I’m a bit baffled by your reaction, I don’t see how anyone can be ‘appalled’ by the way I built up this article. Let me start by stating that were I write: “We’ll probably never know what the twins were actually capable of” I mean their calculation powers by using normal mathematical methods, not ‘magically seeing primes’, which I consider impossible as mentioned in the article.

And how about ‘someone else’s slander’? I think the questions raised by Yamaguchi are legit and Sacks could have reacted in a far more sensible way. This is not slanderous in any way and I don’t get what you mean by “the mean commentary”.

In my opinion the story at best originates from Sacks ‘fooling’ himself by not trying to falsify his far fetched hypothesis, but he might have made it up completely (although I think that not so likely). The fact that a book exists which could explain some of the details in Sacks’s story (if Sacks owned it) makes the first option a bit more likely. But still Sacks has some explaining to do in my opinion.

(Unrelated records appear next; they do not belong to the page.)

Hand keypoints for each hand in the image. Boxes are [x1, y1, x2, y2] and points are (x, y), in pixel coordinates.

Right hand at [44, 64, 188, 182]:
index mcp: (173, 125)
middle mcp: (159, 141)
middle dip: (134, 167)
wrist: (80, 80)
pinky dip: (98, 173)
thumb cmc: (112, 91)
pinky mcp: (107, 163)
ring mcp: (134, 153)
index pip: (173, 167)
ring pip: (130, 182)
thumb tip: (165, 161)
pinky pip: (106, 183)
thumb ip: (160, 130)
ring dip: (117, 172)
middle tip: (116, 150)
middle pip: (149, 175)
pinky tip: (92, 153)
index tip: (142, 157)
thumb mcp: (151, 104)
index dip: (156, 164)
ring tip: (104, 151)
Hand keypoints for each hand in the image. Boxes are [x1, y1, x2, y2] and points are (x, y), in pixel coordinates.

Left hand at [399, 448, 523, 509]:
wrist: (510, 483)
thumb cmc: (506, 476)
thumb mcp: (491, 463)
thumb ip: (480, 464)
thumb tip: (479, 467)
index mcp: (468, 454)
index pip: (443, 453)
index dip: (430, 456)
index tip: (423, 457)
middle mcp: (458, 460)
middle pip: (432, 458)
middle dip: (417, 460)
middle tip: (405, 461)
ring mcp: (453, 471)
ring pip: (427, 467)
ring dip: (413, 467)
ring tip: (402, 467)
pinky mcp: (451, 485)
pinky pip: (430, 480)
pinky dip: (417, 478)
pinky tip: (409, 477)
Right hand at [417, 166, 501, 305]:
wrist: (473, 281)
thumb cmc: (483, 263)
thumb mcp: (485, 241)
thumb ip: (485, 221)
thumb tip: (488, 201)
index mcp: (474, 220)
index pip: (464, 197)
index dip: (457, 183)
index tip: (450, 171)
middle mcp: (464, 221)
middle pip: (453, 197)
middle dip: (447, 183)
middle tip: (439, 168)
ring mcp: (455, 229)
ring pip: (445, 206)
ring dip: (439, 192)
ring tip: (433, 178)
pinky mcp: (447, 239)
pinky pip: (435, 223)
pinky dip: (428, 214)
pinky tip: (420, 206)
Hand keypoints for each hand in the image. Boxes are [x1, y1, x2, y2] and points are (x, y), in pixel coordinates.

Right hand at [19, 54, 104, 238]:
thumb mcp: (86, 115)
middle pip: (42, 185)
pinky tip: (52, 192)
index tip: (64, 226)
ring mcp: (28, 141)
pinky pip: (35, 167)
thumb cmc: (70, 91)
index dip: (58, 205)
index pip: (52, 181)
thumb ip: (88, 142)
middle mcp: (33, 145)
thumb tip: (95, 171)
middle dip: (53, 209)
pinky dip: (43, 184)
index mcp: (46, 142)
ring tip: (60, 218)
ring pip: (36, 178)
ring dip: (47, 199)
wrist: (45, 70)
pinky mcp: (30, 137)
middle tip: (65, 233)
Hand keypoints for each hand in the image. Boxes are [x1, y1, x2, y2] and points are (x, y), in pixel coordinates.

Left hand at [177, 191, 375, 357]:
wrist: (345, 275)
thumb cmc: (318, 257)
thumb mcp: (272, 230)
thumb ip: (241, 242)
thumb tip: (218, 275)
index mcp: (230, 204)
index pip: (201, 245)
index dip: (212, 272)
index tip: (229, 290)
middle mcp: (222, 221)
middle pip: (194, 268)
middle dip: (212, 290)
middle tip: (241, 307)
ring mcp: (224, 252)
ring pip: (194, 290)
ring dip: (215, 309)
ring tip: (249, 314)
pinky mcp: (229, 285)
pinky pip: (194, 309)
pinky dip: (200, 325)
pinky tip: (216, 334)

My skepticism of other writings by Sacks would be raised more by his inadequate reaction to the questions raised about this story than by the likelihood that he has indeed fooled himself in this particular case.

I read the article for the very reason of a previous high impression of Sacks’ book. Re-reading the chapter in question, I found a certain puzzlement about what further commentary it had gained in the following years.

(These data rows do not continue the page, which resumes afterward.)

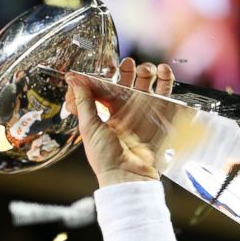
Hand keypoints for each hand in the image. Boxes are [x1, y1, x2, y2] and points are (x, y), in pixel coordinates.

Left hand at [64, 57, 176, 187]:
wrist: (129, 175)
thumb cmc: (105, 157)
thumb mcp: (89, 128)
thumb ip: (83, 102)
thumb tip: (73, 80)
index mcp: (105, 113)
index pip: (103, 88)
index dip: (103, 77)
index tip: (102, 68)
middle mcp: (124, 111)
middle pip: (126, 83)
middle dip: (127, 70)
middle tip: (127, 64)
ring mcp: (142, 112)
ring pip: (145, 84)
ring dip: (146, 72)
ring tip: (145, 69)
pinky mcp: (159, 115)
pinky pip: (164, 93)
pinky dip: (166, 80)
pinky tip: (163, 71)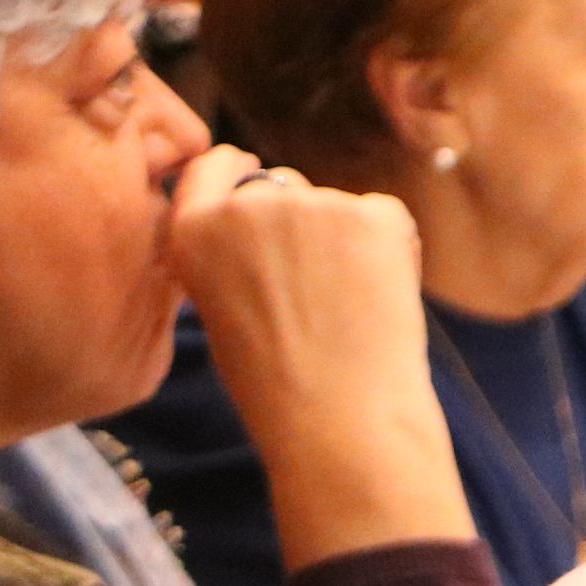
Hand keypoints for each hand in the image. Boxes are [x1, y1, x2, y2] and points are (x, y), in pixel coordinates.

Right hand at [167, 150, 469, 569]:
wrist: (339, 418)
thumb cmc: (279, 384)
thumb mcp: (222, 308)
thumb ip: (230, 254)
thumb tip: (262, 215)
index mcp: (193, 231)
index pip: (212, 169)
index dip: (235, 168)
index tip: (250, 167)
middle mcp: (244, 206)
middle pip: (281, 187)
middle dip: (302, 221)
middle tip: (322, 290)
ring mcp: (309, 204)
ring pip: (334, 205)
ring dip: (347, 239)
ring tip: (349, 309)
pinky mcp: (370, 214)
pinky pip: (385, 217)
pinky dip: (392, 248)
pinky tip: (380, 299)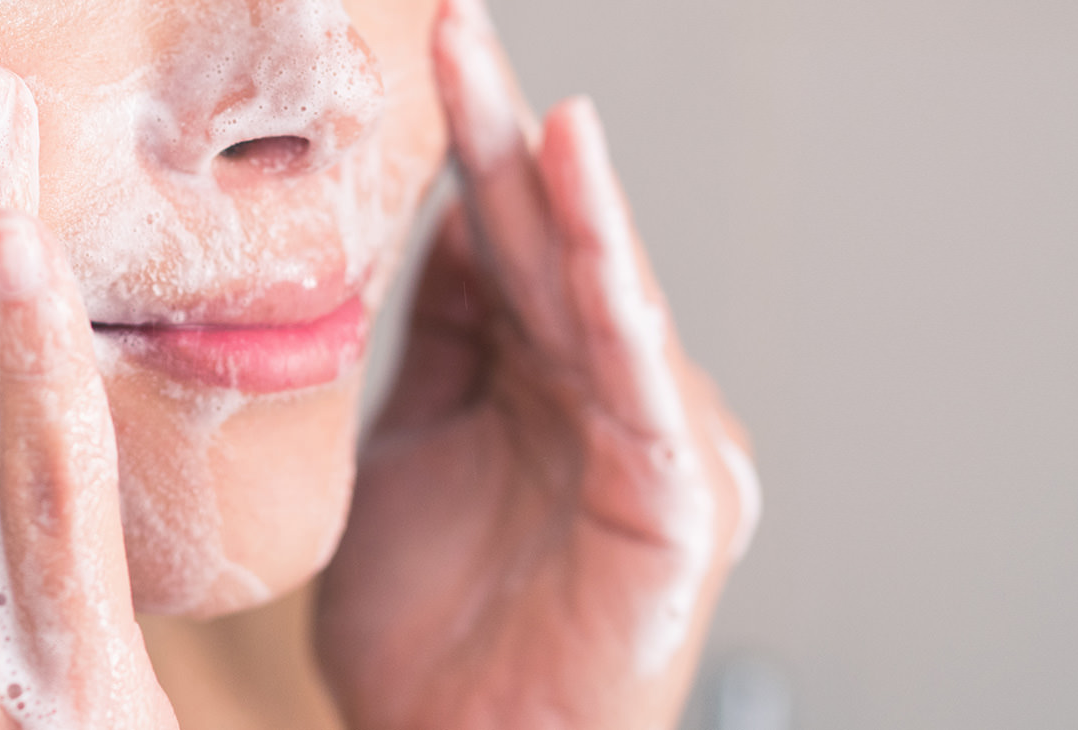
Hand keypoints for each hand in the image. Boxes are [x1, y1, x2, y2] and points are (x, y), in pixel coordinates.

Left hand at [315, 1, 762, 726]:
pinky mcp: (677, 499)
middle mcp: (601, 393)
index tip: (425, 45)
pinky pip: (642, 383)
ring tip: (537, 108)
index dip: (464, 142)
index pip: (496, 236)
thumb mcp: (400, 454)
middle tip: (457, 25)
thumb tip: (412, 229)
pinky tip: (593, 229)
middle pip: (550, 240)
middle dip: (505, 133)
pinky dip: (620, 298)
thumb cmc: (431, 643)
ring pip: (604, 294)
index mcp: (533, 378)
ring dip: (571, 197)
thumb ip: (423, 347)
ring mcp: (647, 439)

I find nothing mean or slanderous in the article. I would have been tempted to go a bit further and infer that whom I’d previously regarded as a masterful, supple, and richly talented weaver of clinical and popular language into prose was someone also as perhaps a bit of a fabulist; and I do mean ‘bit’. It’s just that I’m now in the same sort of place as I entered on finding that neither the linguistics of Chomsky, nor his incisive deconstruction of the American power establishment, are quite the islands of accuracy that I had earlier charted.

But my impression from the main body of the article was the growing apprehension that Sacks never had any such book of primes in the first place, and I had the opposite reaction to yours—and one of some relief—to the ending: something rather strongly resembling his source in fact was uncovered eventually.

The expression “sadder but wiser” does have specific instances for application. We are compelled by age to become more collators of facts than of heroes.

(that all said, it’s been my experience that such long-winded comments often never survive the WordPress posting-algorithm. Eventually I will learn not to bother.)